---- INFORMATION

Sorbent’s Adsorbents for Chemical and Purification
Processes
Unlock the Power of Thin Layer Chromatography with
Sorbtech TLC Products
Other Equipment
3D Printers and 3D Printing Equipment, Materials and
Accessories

--------
---- INFORMATION

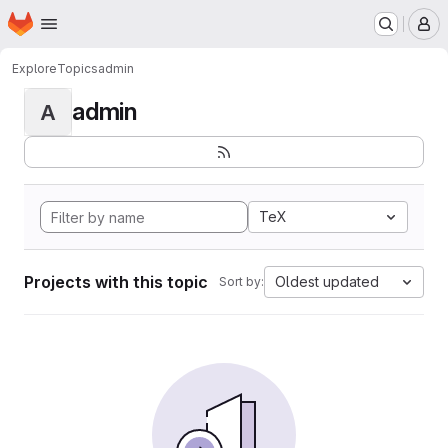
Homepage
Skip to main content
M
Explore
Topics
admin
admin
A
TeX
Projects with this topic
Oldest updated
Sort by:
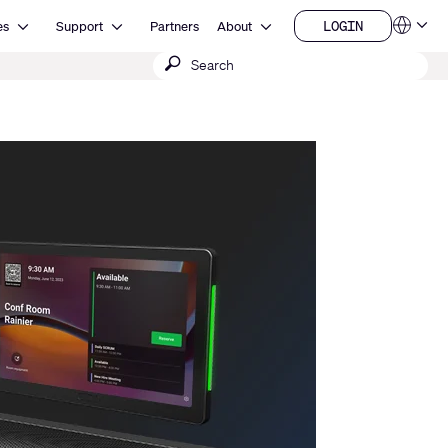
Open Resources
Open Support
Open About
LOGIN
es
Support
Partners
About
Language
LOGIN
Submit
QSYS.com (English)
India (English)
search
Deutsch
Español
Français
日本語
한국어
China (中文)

--------
---- INFORMATION

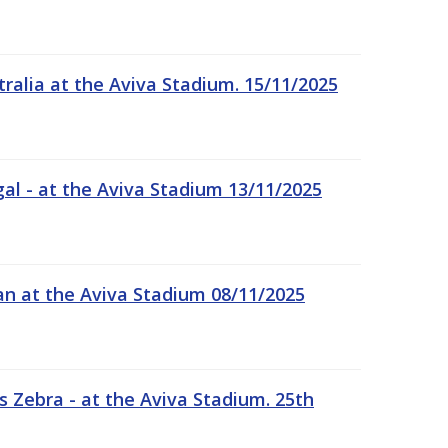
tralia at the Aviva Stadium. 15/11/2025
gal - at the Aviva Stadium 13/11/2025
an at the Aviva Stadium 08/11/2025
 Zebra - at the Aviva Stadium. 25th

--------

● TASK ITEM
Above are some records. Copy each of their lines that holds the string "Stadium".

● RESPONSE AREA
tralia at the Aviva Stadium. 15/11/2025
gal - at the Aviva Stadium 13/11/2025
an at the Aviva Stadium 08/11/2025
 Zebra - at the Aviva Stadium. 25th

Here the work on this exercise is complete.